By way of reply she kicked his shins until, through the hurt, he could feel the blood sliding into his shoes. Shouts, which now, in his rage, he heard but dimly, derisive and encouraging calls, surrounded him. The girl, the little Amazon, was implored to crack his coco; there were protesting cries of shame, but these were lost in the larger approval and entertainment. By Jupiter, but she was finishing him! This, Epes desperately told himself, was horrible beyond words.
“Stop it!” he said savagely, again and again.

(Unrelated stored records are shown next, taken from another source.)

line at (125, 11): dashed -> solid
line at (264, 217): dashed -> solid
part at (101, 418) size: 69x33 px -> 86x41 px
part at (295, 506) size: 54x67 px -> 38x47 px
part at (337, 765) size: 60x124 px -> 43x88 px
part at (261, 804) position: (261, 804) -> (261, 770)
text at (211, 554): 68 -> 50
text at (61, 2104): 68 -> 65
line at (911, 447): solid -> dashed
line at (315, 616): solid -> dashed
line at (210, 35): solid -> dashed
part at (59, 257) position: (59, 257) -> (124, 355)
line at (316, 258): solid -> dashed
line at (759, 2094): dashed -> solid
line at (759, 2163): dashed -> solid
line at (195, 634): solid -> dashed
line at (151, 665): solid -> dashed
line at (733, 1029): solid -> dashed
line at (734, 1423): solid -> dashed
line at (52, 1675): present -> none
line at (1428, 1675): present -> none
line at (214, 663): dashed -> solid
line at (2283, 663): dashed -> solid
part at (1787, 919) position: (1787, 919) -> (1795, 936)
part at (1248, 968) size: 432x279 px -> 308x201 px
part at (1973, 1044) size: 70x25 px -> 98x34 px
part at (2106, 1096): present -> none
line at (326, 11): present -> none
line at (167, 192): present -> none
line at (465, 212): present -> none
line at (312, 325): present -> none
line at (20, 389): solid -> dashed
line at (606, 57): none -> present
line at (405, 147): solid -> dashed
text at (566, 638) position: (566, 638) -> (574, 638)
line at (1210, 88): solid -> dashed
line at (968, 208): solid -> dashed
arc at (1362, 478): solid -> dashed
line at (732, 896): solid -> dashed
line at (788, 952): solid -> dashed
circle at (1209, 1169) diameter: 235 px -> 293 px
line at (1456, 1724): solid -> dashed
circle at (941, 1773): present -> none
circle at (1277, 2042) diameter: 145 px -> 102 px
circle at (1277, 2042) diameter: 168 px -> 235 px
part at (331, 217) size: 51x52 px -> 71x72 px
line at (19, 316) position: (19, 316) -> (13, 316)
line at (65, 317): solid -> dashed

But through set teeth Sumatra replied that she’d pump if she chose, and no--no l-l-land shark could stop her. At this there was a hurrah. Her strength was amazing, and entirely wrong; she was like a maniac. Then with a free arm he punched her directly and rudely in the stomach. Sumatra settled against him limply; and holding her up, dragging her with him past threatening faces wavering in the dark, he succeeded in getting her around a corner to a deserted street.
She was still limp, struggling for breath; her face was pale and her hair in torn disorder. Sumatra slowly recovered, and--amazingly--she smiled. Epes’ anger, too, fled; he gazed at her, examining in dismay her clothes with a feeling which might almost have been called admiration. Yet he spoke severely.
“You ought to be in a cage,” he told her; “you’re just wild.”
However was she to fix her clothes, she replied; where could she go? “I ought to go back to Hamilton Hall.”
To this he agreed, the Balavan house was far, inconveniently situated; and they decided, since the Calefs and Balavans were now practically one family, to stop at his dwelling for the repairing of her clothes and spirit. He secured his buckets and they hurried back, through a serene air like liquid ice, over Summer Street to Chestnut. The light was still burning in Ira Calef’s office, and noiselessly they turned into an opposite room.
Epes went on into the dining room, opening darkly beyond, leaving Sumatra with candles on the floor before a tall mirror. There, bearing a high silver candlestick and a following indeterminate illumination, he discovered a bottle of champagne, tagged the ship _Nautilus_ and the year, and gathered two high glasses and some ice. He was tingling with excitement, a disturbance deeper than physical. He felt oddly detached from his late life, the commonplace and irresponsible; his mind was without images, thought--it was like a whirling of crackling colored lights. He found his situation--the uncorked champagne, the two glasses, the unsuspecting near presence of his father, Sumatra, rearranged, entering the dining room--extraordinary and invigorating. The wine foamed whitely through the ice, turning into a silky clear amber that stung his lips. Sumatra observed, sitting down, that she ought to go on to the cotillon at once.